Le Figaro - Culture : La charge de Jean Clair contre les dérives de l'art 



• L'Hiver de la culture lu par Guillaume Cerutti et Antoine de Galbert

Cent quarante pages,neuf courts chapitres: il n'en faut pas plus à Jean Clair, dans son pamphlet L'Hiver de la culture, pour dresser son réquisitoire contre le monde de l'art. Académicien, conservateur, essayiste, commissaire d'expositions à succès comme Mélancolie ou Crime et châtiment, Jean Clair n'en est pas à son premier coup de gueule. En 2007, dans Malaise dans les musées, il s'insurgeait de l'accord de coopération conclu entre le Louvre et Abou Dhabi: il ouvrait, estimait-il, la voie à la marchandisation des œuvres et écornait le principe de l'inaliénabilité du patrimoine artistique de l'État. L'Hiver de la culture s'inscrit dans la lignée de son Malaise…

Cette saison froide qu'il annonce pour la culture est le signe d'une crise de civilisation. Avec la perte du sacré, le recul de la religion, les œuvres d'art peuvent-elles encore faire sens pour ceux qui les regardent? Non, on ne les adore que pour elles-mêmes, regrette Jean Clair, qui parle de «culte de la culture» et qui craint que les musées deviennent des « abattoirs culturels». «Absurdité de ces tableaux alignés, par époques ou par lieux, que personne à peu près ne sait plus lire, dont on ne sait pas encore pour la plupart déchiffrer le sens, moins encore trouver en eux une réponse à la souffrance et à la mort. (…) Les foules qui se pressent en ces lieux, faites des gens solitaires qu'aucune croyance commune, ni religieuse ni sociale ni politique ne réunit plus guère, ont trouvé dans ce culte de l'art leur dernière aventure collective.»

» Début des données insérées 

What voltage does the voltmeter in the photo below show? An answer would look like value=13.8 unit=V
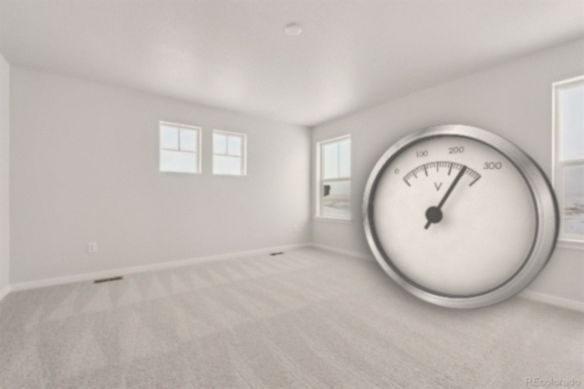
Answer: value=250 unit=V
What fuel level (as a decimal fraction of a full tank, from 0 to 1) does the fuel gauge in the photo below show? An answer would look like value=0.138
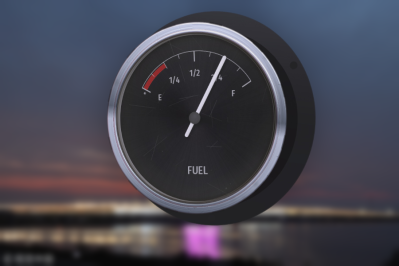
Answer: value=0.75
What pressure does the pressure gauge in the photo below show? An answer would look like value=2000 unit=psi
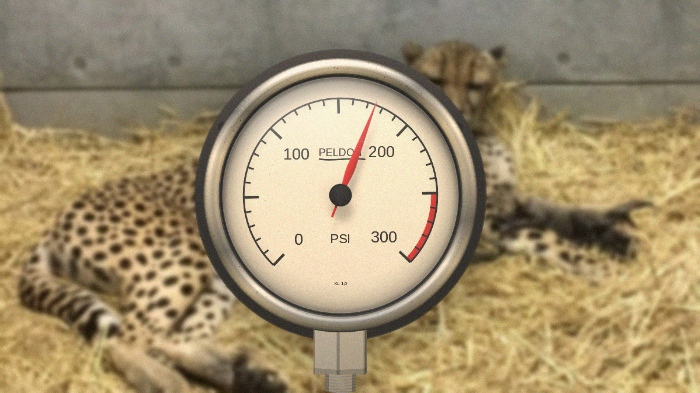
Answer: value=175 unit=psi
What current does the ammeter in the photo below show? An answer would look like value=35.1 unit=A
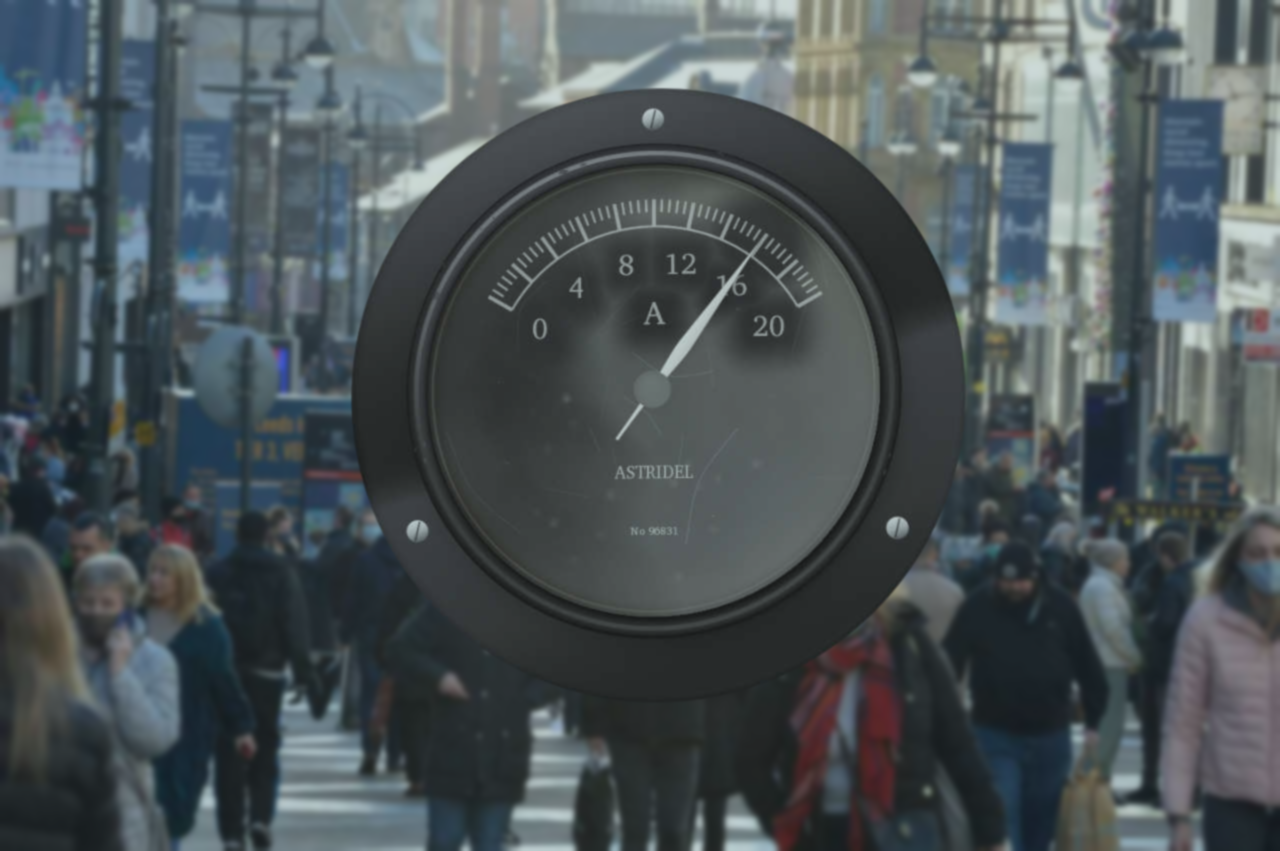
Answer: value=16 unit=A
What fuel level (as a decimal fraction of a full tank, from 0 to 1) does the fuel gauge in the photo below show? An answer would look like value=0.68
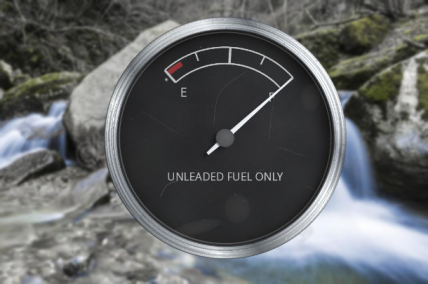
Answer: value=1
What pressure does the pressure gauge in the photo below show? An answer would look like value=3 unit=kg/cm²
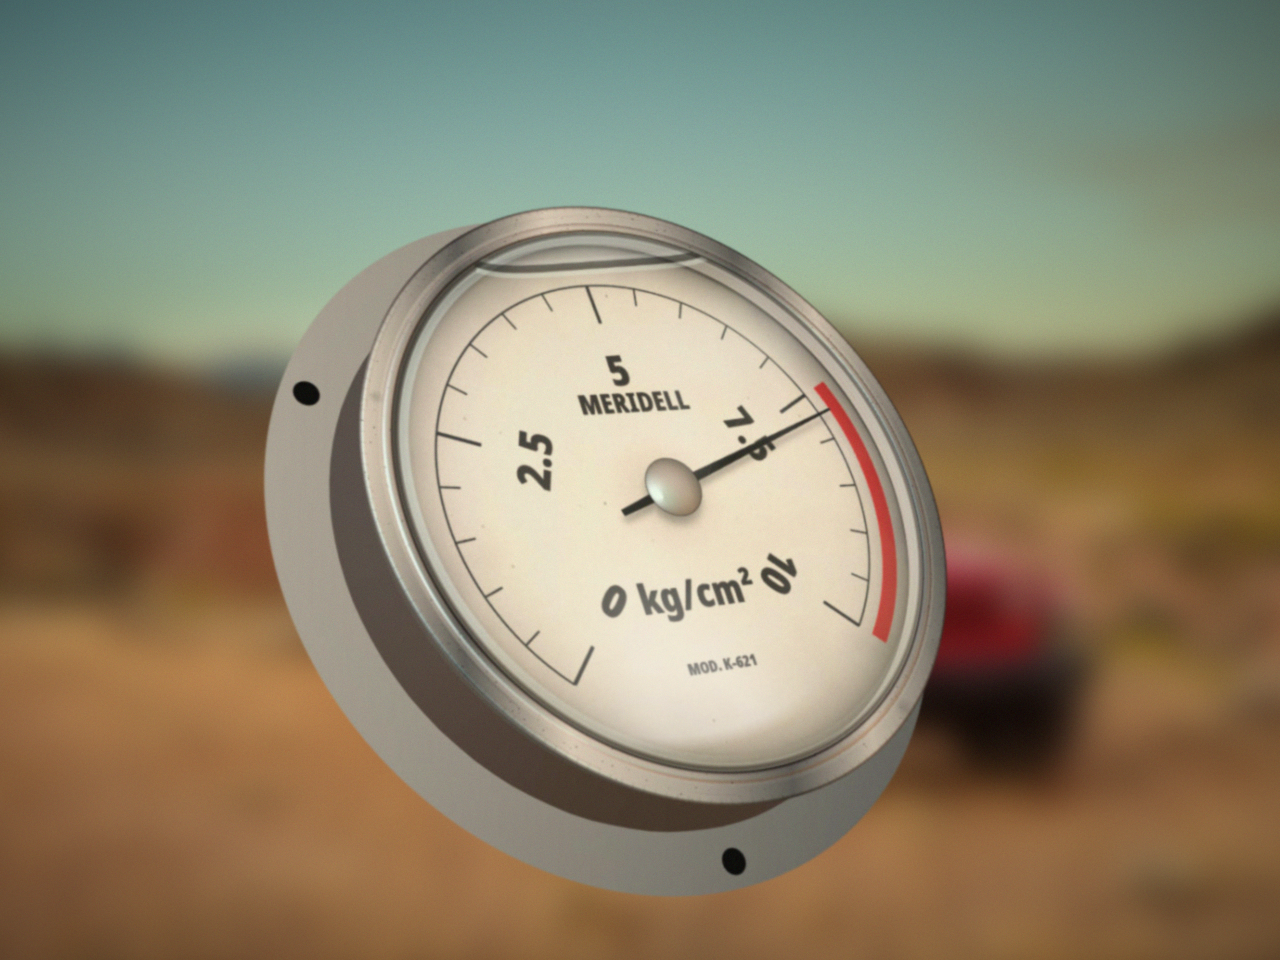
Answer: value=7.75 unit=kg/cm²
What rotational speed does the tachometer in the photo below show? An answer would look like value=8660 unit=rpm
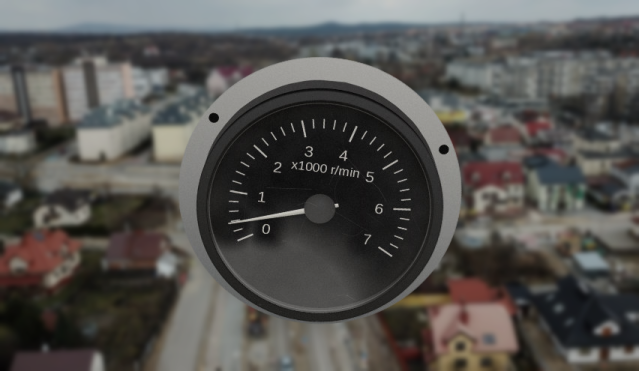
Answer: value=400 unit=rpm
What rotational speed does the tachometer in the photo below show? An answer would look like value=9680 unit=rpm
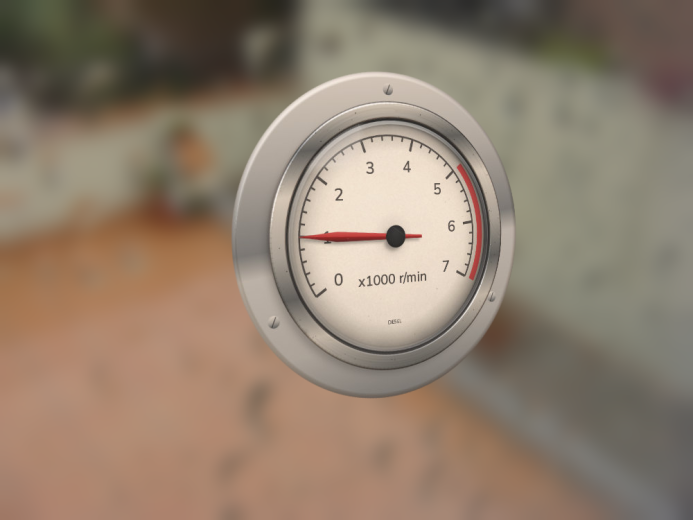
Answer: value=1000 unit=rpm
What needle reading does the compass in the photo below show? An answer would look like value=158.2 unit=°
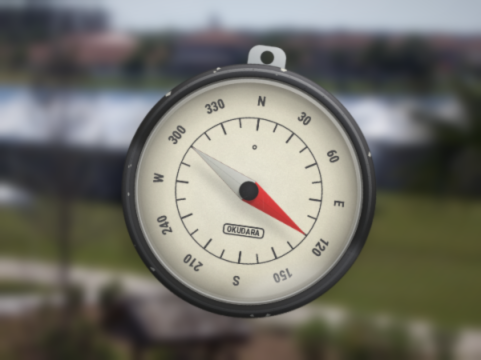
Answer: value=120 unit=°
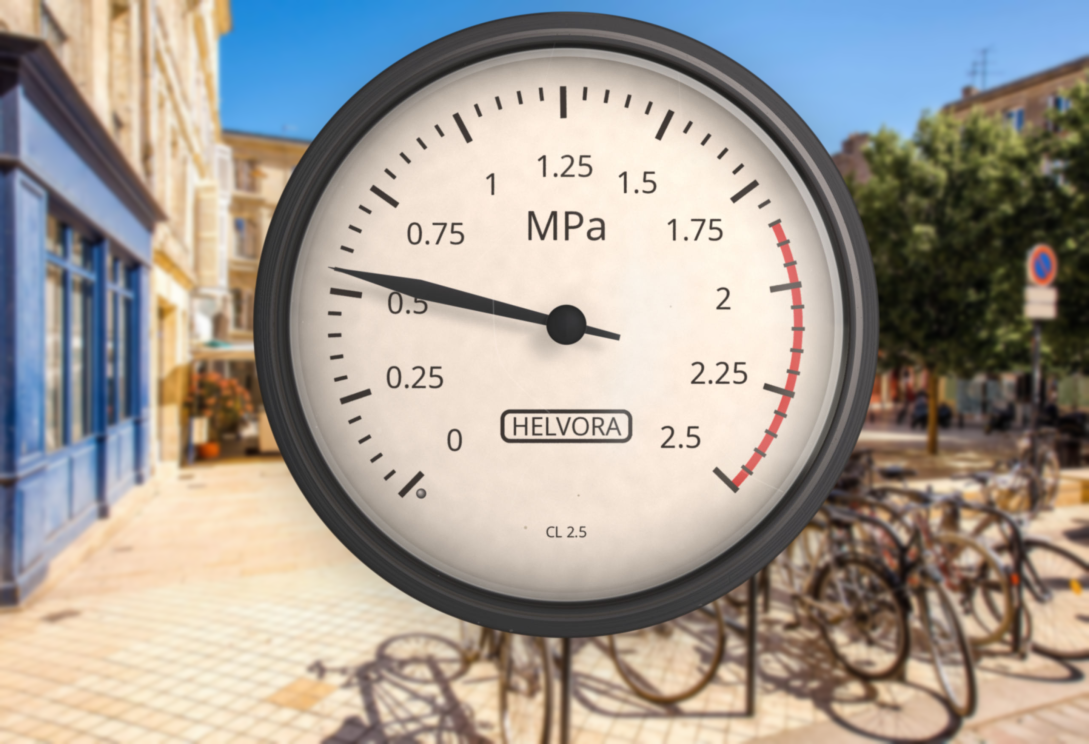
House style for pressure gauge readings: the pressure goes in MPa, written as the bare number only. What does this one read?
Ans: 0.55
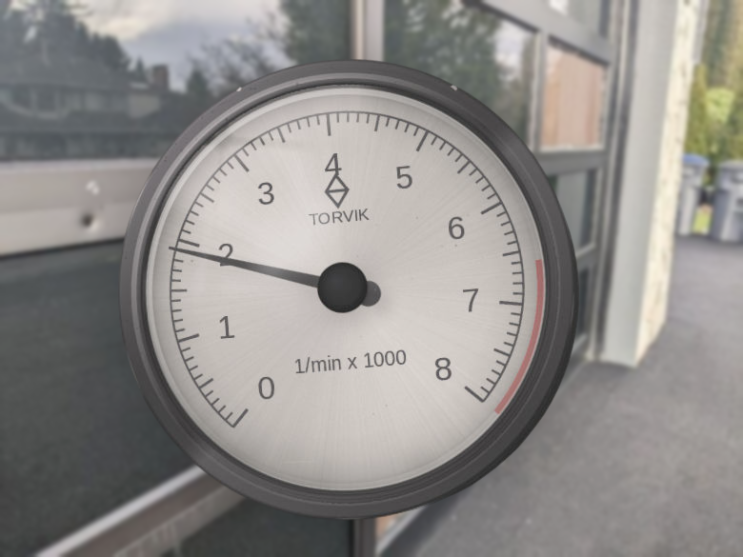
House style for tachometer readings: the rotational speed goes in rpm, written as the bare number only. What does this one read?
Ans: 1900
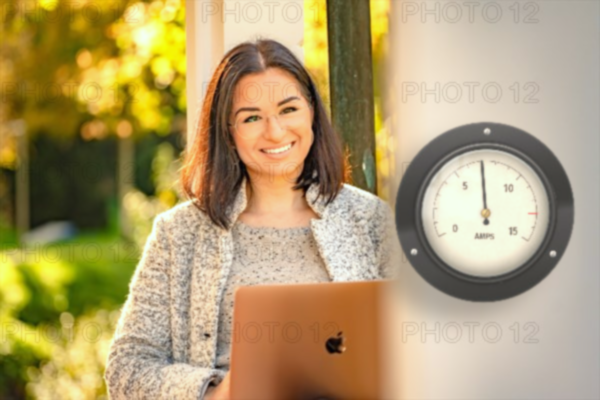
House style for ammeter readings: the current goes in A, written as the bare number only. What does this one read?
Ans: 7
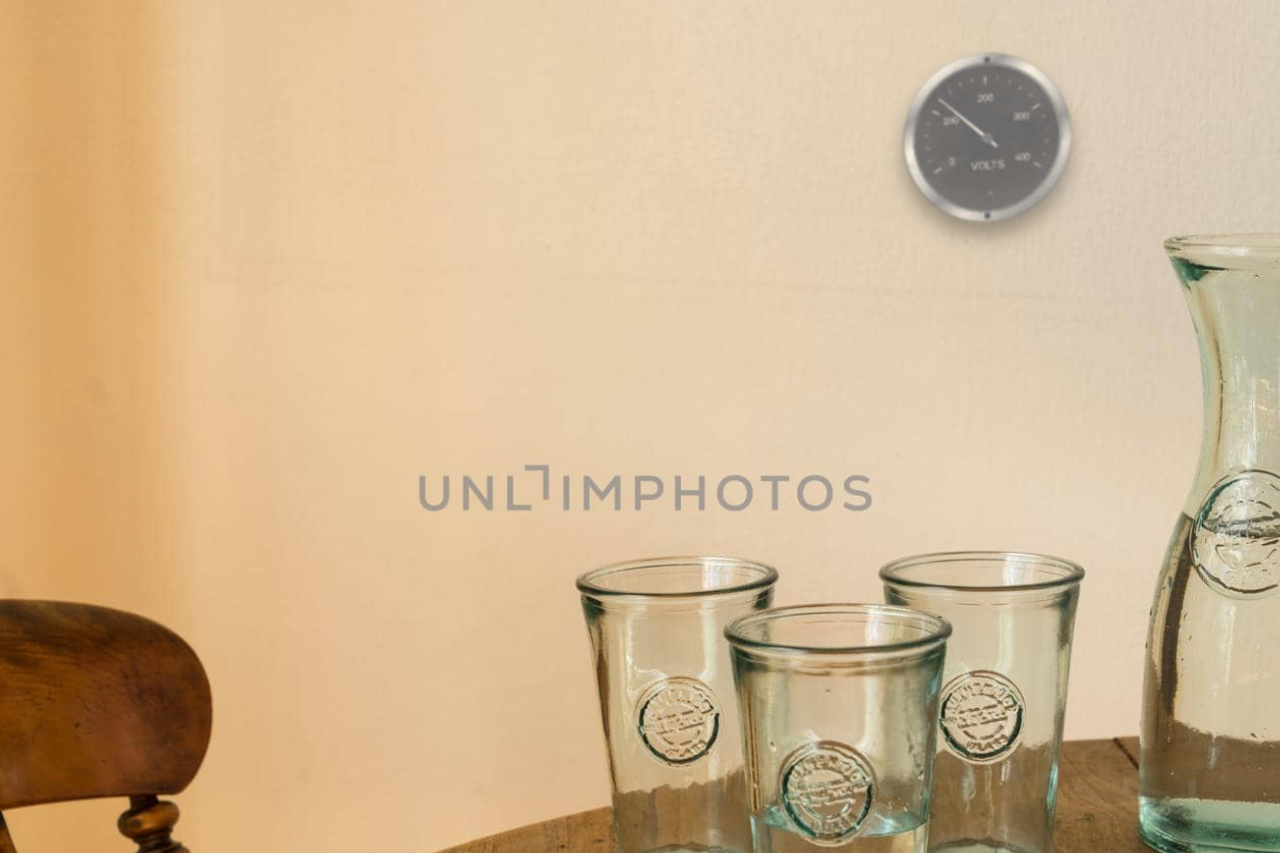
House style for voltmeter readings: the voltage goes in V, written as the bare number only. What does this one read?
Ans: 120
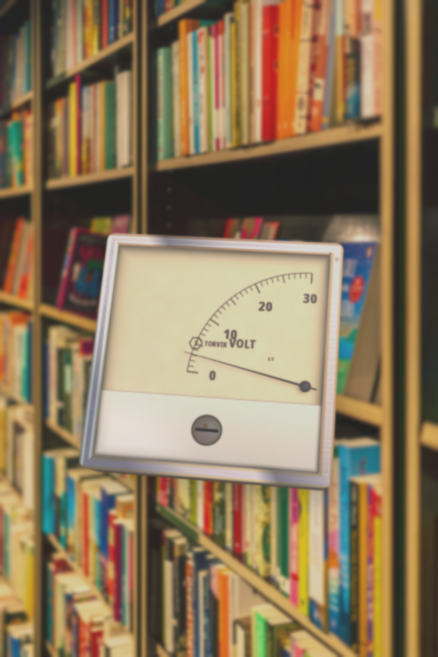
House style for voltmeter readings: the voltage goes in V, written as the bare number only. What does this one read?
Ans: 3
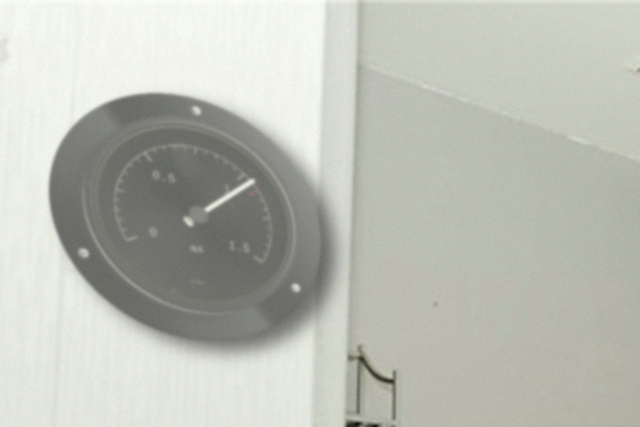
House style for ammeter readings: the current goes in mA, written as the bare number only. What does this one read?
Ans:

Un public incapable de comprendre les œuvres du passé n'a que les artistes contemporains qu'il mérite. Des artistes qui, aujourd'hui, contrairement, aux avant-gardes du XXe siècle, ne rêvent que d'entrer au musée «avec la mine contrite et réjouie du roturier admis dans la noblesse». Et les musées les accueillent de bonne grâce puisqu'ils sont devenus un rouage essentiel du marché de l'art. «Une étrange oligarchie financière mondialisée, comportant deux ou trois grandes galeries parisiennes et new-yorkaises, deux ou trois maisons de vente, et deux ou trois institutions publiques responsables d'un patrimoine d'un État, décide ainsi de la circulation et de la titrisation d'œuvres d'art qui restent limitées à la production, quasi industrielle, de quatre ou cinq artistes.» Titrisation… La promotion d'artistes comme Jeff Koons ou Damien Hirst, analyse Jean Clair, s'inspire des techniques financières qui ont conduit à la crise du subprime, en 2008. Il s'agissait alors de confectionner des produits financiers mêlant des obligations saines à des titres très risqués.

«Le dernier perd tout»

Démonstration: «Soit un veau coupé en deux dans sa longueur et plongé dans du formol…» On reconnaît, bien sûr, le Veau d'or de Damien Hirst. Commencez par l'exposer d'autres artistes dans des galeries, vendez-le à un collectionneur, négociez avec un grand musée une exposition de l'artiste et, si tout se déroule comme prévu, sa cote va s'envoler. Mais comme en Bourse, le marché peut se retourner et, dans cette spéculation, «le dernier perd tout». Il y aurait vraiment quelque chose de pourri au royaume des beaux-arts.

Curieusement, Jean Clair laisse quand même briller une petite lumière dans ses pages si pessimistes. Si peinture et sculpture partent à vau-l'eau, la musique et la danse tiennent bon, dit-il: «Il existe encore une musique sacrée: de jeunes compositeurs écrivent encore des messes, des requiem, des opéras métaphysiques. La danse non n'a jamais peut-être été aussi belle, fascinante, aérienne (…) On devine la raison: il y a dans ces disciplines - le mot reprend son sens - un métier, une maîtrise du corps longuement apprise, une technique singulière, année après année enseignée et transmise. Or il n'y a plus ni métier ni maîtrise en arts plastiques.»